• Challenge 1: Repeat the following lines of the listing verbatim, beginning at the line that has "collector number: 5260" and continuing through the last line of the listing.
-- Start Excerpt provided --
# PlayHQ Fixture Scraping

[![Open In Colab](https://colab.research.google.com/assets/colab-badge.svg)](https://colab.research.google.com/github/ssardina/tapp-fixture/blob/main/playhq_scrape.ipynb)

This system allows to scrape game fixtures from [PlayHQ](http://playhq.com/) via its Public [API](https://support.playhq.com/hc/en-au/sections/4405422358297-PlayHQ-APIs). It will produce a CSV file ready to be uploaded as Schedule in [TeamApp](https://brunswickmagicbasketball.teamapp.com/).

The *Public* APIs only require a header parameters to get a successful response, which includes the following components:

- `x-api-key` (also referred to as the Client ID) will be provided by PlayHQ when you request access to the public API via their [support page](https://support.playhq.com/hc/en-au) or email support@playhqsupport.zendesk.com. This key can be stored in a file `x_api_key.txt` or it will be asked interactively by the notebook otherwise. In many cases, the feature to create new API credentials is disabled for a user and can only be actioned by a Super Administrator role within the Play HQ portal.
- `x-phq-tenant` usually refers to the sport/association - in this case '`bv`'.


Detailed reference documentation for PlayHQ API can be found [here](https://docs.playhq.com/tech).

**Contact:** Sebastian Sardina (sssardina@gmail.com)
-- End Excerpt provided --
-- Start Items --
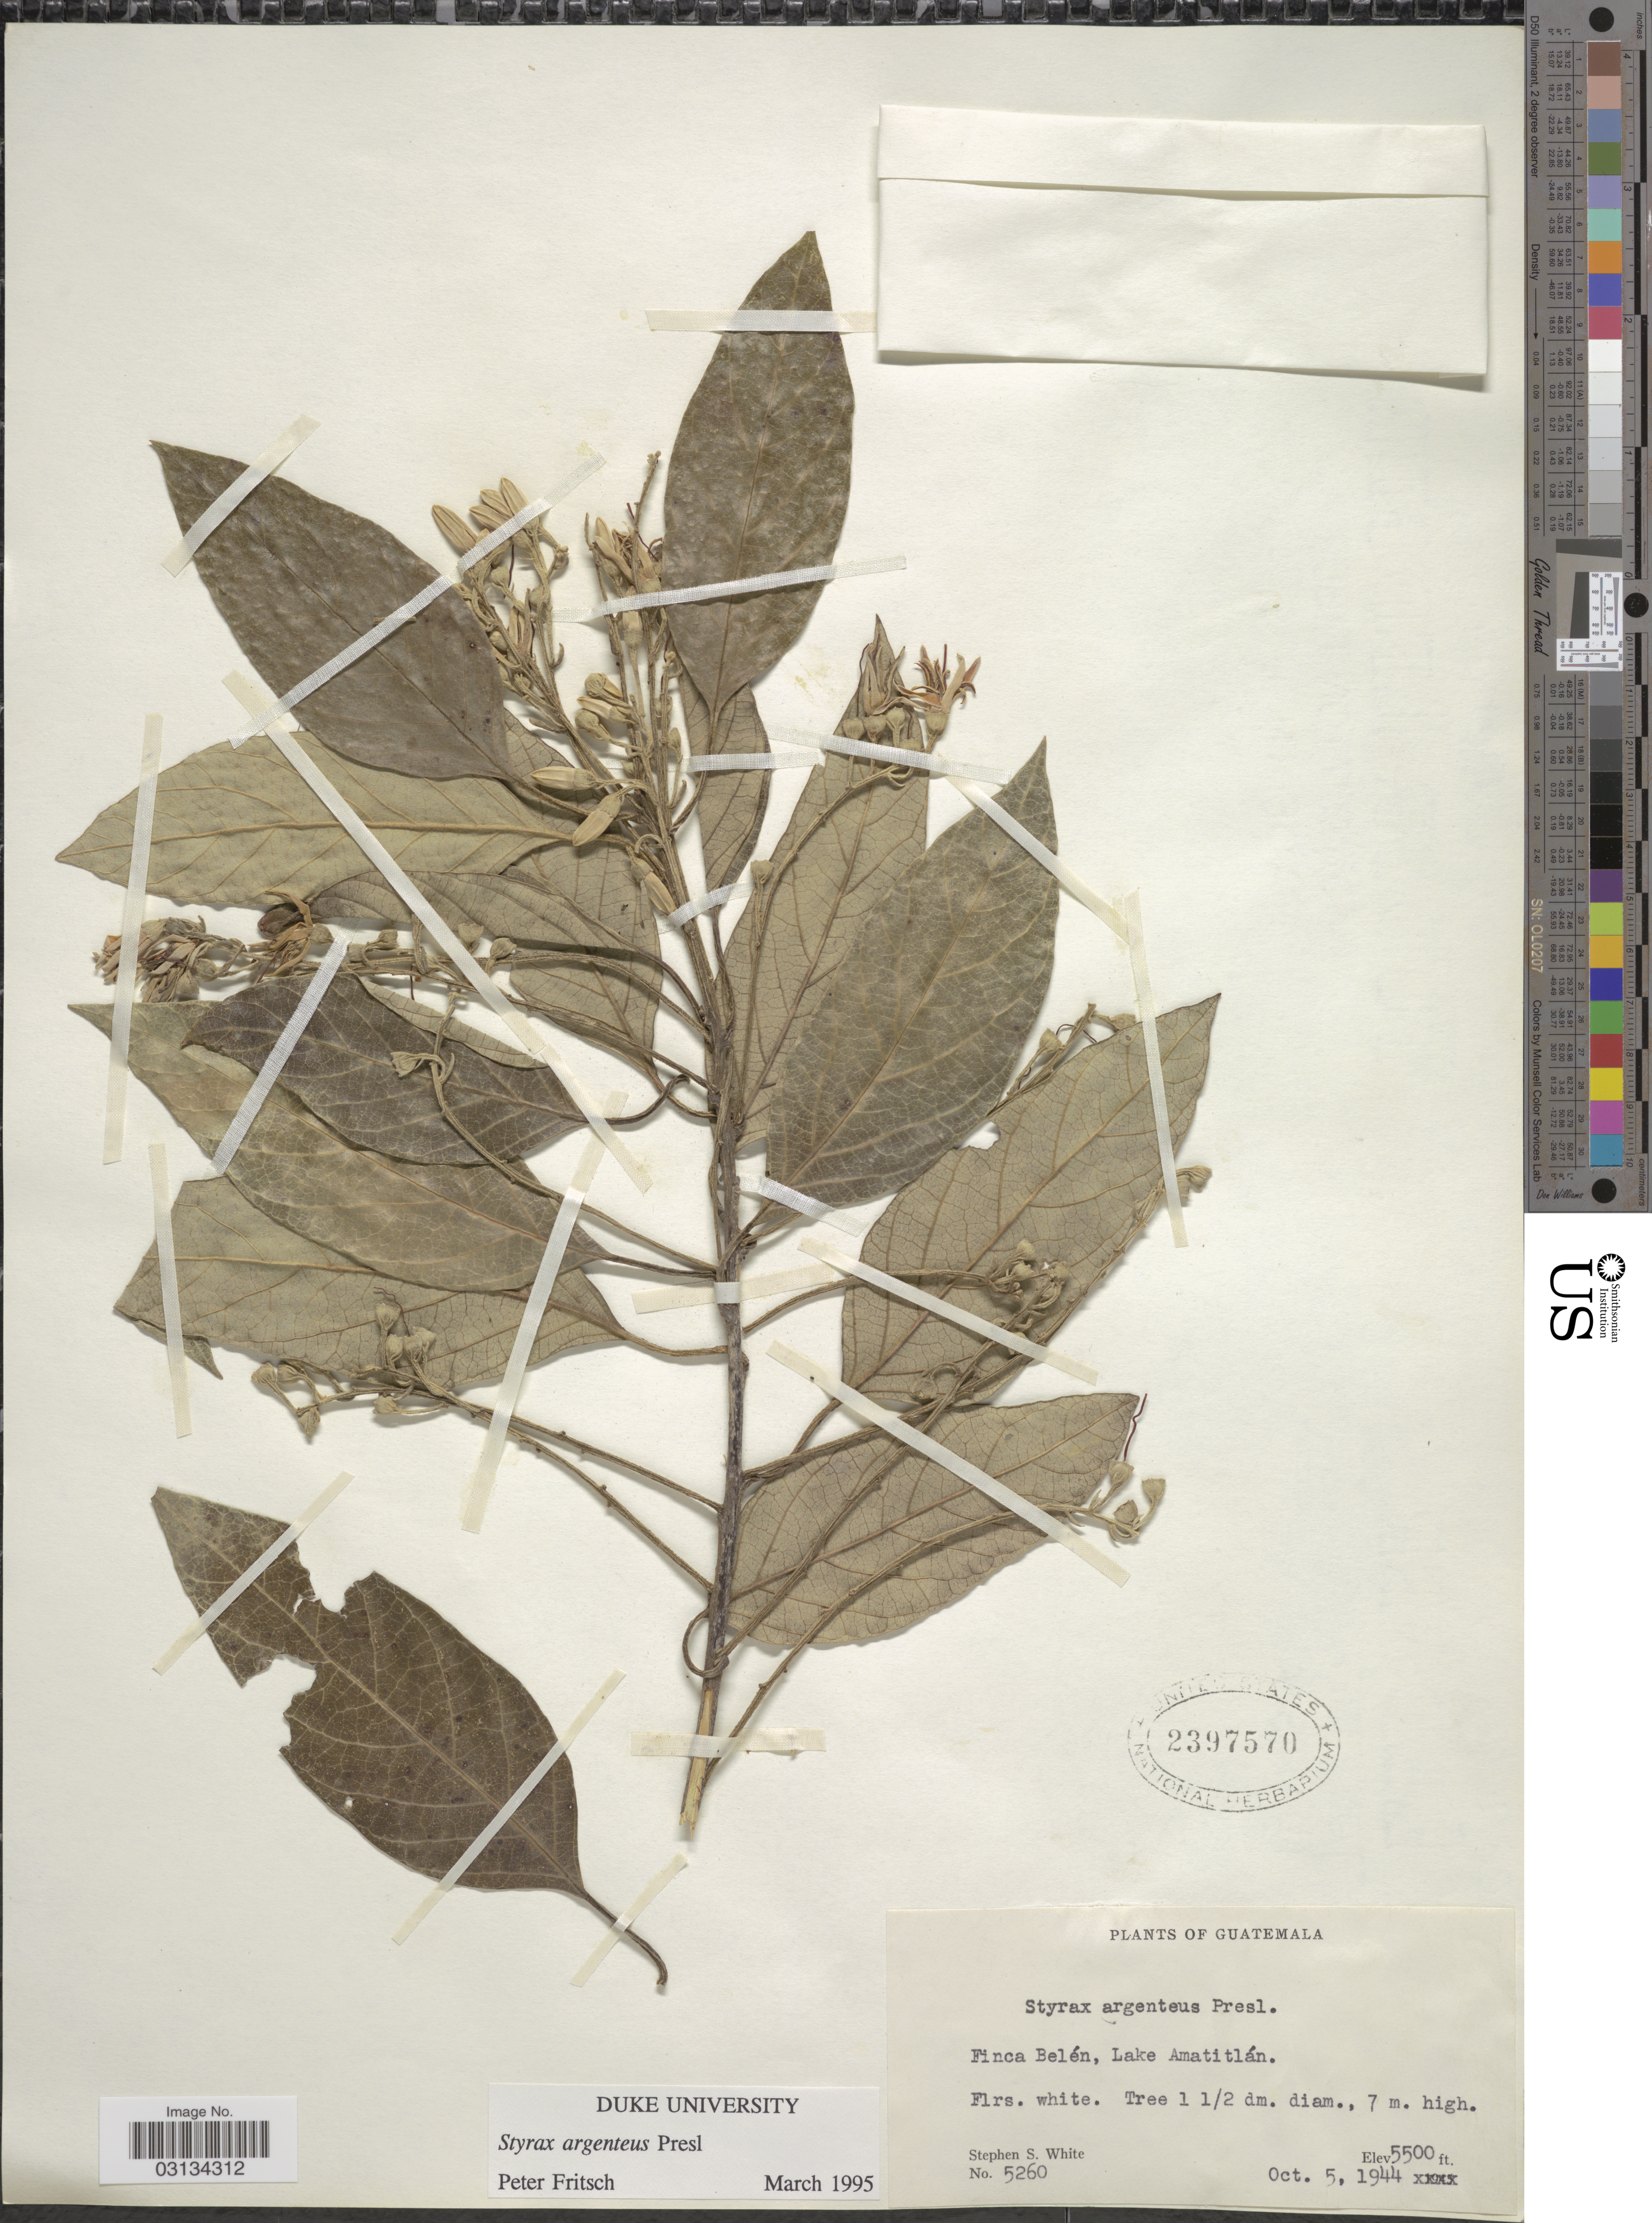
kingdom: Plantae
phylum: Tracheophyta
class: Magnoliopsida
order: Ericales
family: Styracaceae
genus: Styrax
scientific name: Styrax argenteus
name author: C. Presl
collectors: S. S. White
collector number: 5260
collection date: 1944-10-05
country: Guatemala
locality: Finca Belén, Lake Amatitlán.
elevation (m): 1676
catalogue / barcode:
-- End Items --
• Challenge 2:
Answer these questions about the PlayHQ fixture scraping page.
(a) What kind of file does the system produce?
(b) In which file can the `x-api-key` be stored?
(c) What value does `x-phq-tenant` take in this case?

• Reply 1:
collector number: 5260
collection date: 1944-10-05
country: Guatemala
locality: Finca Belén, Lake Amatitlán.
elevation (m): 1676
catalogue / barcode:

• Reply 2:
(a) A CSV file.
(b) `x_api_key.txt`
(c) `bv`